Advances in the understanding of the pathophysiologic factors of acute pancreatitis, combined with several recent technologic breakthroughs, have led to the establishment of infected pancreatic necrosis as the most common, the most severe and the most lethal of the infectious complications of acute pancreatitis. In this report, a single institutional experience in the surgical management of infected pancreatic necrosis during a 15 year period is chronicled. Using open drainage with scheduled abdominal re-explorations, the overall mortality rate was 15 percent in 71 consecutive patients with infected pancreatic necrosis. In the most recent 25 instances, sequential re-explorations were performed until retroperitoneal granulation occurred, at which time the abdomen was closed over lesser sac lavage catheters. Compared with the original 46 patients permitted to heal entirely by secondary intention, patients undergoing delayed secondary closure and lavage had a significant decrease during the hospitalization period (48.8 versus 30.1 days; p < 0.05), without a significant change in the mortality rate. In the most recent patients, dynamic pancreatography and fine needle aspiration bacteriologic factors were accurate in the preoperative prediction of pancreatic necrosis and microbial infection in 95 and 97 percent of the patients, respectively. Preoperative endoscopic retrograde cholangiopancreatography demonstrated leakage of contrast material from necrotic pancreatic ducts in seven of eight patients, while postoperative pancreatograms revealed abrupt truncation or other abnormalities in 11 of 13 patients.
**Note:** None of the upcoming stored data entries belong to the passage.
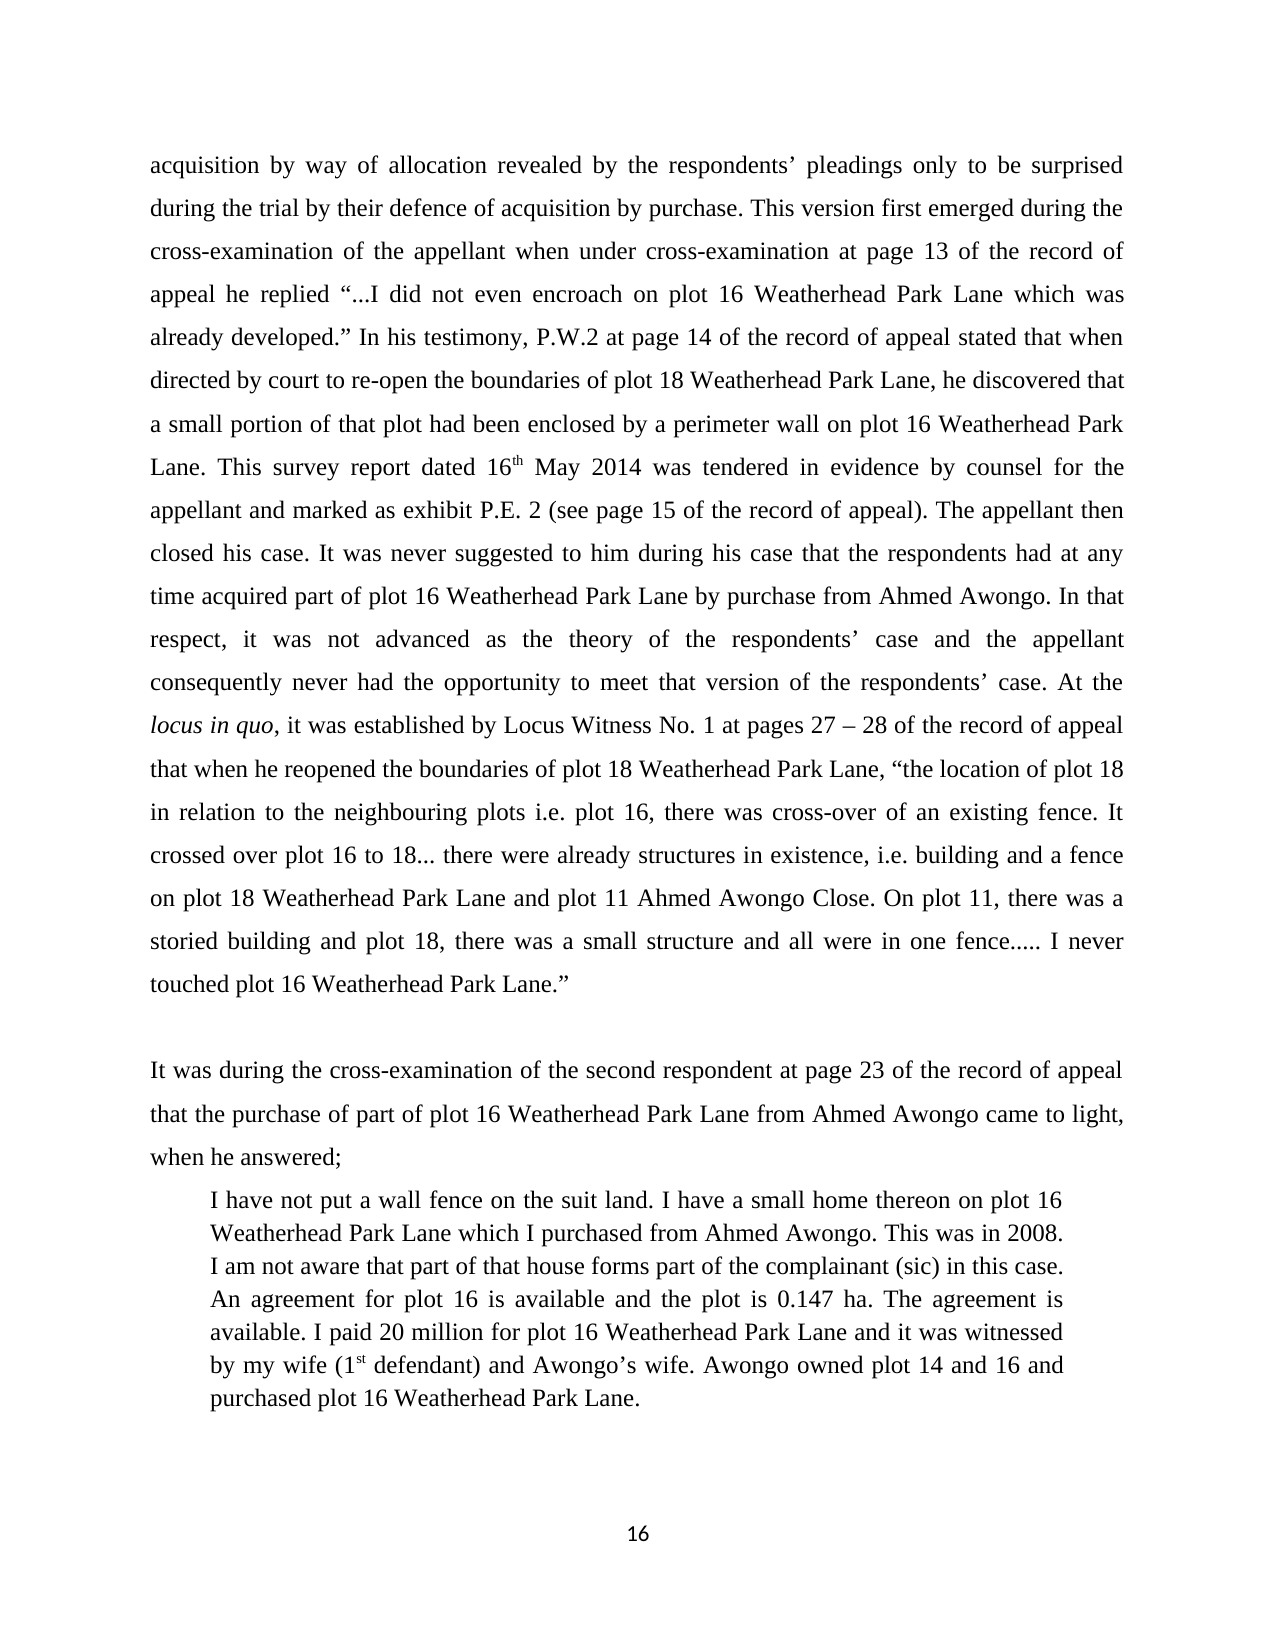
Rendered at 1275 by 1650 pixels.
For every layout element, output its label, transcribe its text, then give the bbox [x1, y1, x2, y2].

text I have not put a wall fence on the suit land. I have a small home thereon on plot 16 Weatherhead Park Lane which I purchased from Ahmed Awongo. This was in 2008. I am not aware that part of that house forms part of the complainant (sic) in this case. An agreement for plot 16 is available and the plot is 0.147 ha. The agreement is available. I paid 20 million for plot 16 Weatherhead Park Lane and it was witnessed by my wife (1st defendant) and Awongo’s wife. Awongo owned plot 14 and 16 and purchased plot 16 Weatherhead Park Lane. [210, 1185, 1065, 1412]
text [150, 150, 1125, 998]
text It was during the cross-examination of the second respondent at page 23 of the record of appeal that the purchase of part of plot 16 Weatherhead Park Lane from Ahmed Awongo came to light, when he answered; [150, 1056, 1125, 1171]
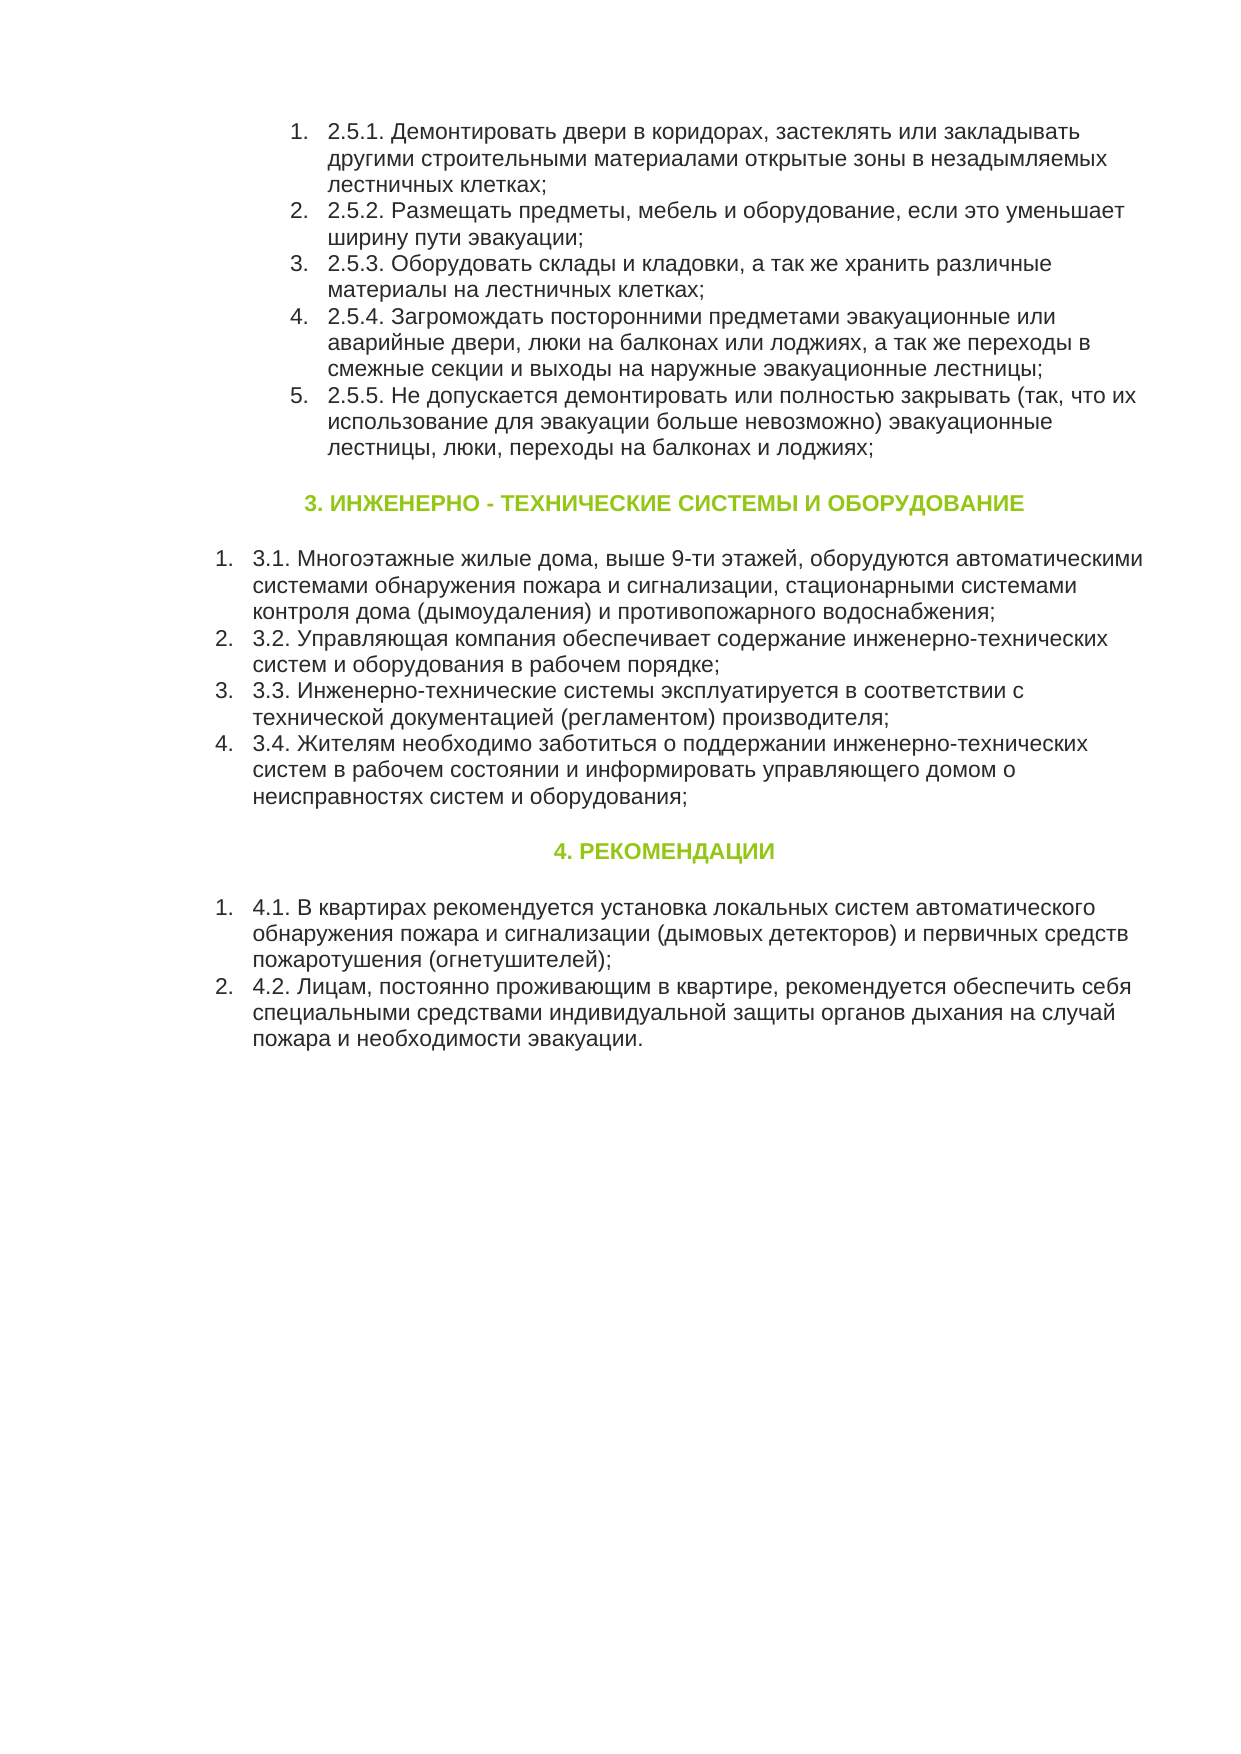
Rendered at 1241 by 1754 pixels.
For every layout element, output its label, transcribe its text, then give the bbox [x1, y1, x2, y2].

These observations establish that necrotizing pancreatitis involves pancreatic parenchyma as well as peripancreatic adipose tissue. Open drainage with contingent secondary closure and high volume lavage deserves a place in the management of patients with extensive infected pancreatic necrosis.

摘要

对急性胰腺炎病理生理因素认识的进展,再加上近期的几项技术突破,使得感染性胰腺坏死成为急性胰腺炎最常见、最严重且最致命的感染并发症。在本报告中,记录了一家机构在15年期间对感染性胰腺坏死进行外科治疗的经验。采用开放引流并定期进行腹部再次探查,71例连续的感染性胰腺坏死患者的总死亡率为15%。在最近的25例中,进行了序贯再次探查,直到腹膜后形成肉芽组织,此时通过较小网膜囊冲洗导管封闭腹部。与最初46例完全通过二期愈合的患者相比,接受延迟二期缝合和冲洗的患者住院时间显著缩短(48.8天对30.1天;p<0.05),死亡率无显著变化。在最近的患者中,动态胰腺造影和细针穿刺细菌学因素分别在95%和97%的患者中对胰腺坏死和微生物感染的术前预测准确。术前内镜逆行胰胆管造影显示8例患者中有7例坏死胰管有造影剂渗漏,而术后胰腺造影显示13例患者中有11例出现突然截断或其他异常。这些观察结果表明,坏死性胰腺炎累及胰腺实质以及胰腺周围脂肪组织。开放引流并适时二期缝合和大量冲洗在广泛感染性胰腺坏死患者的治疗中值得占有一席之地。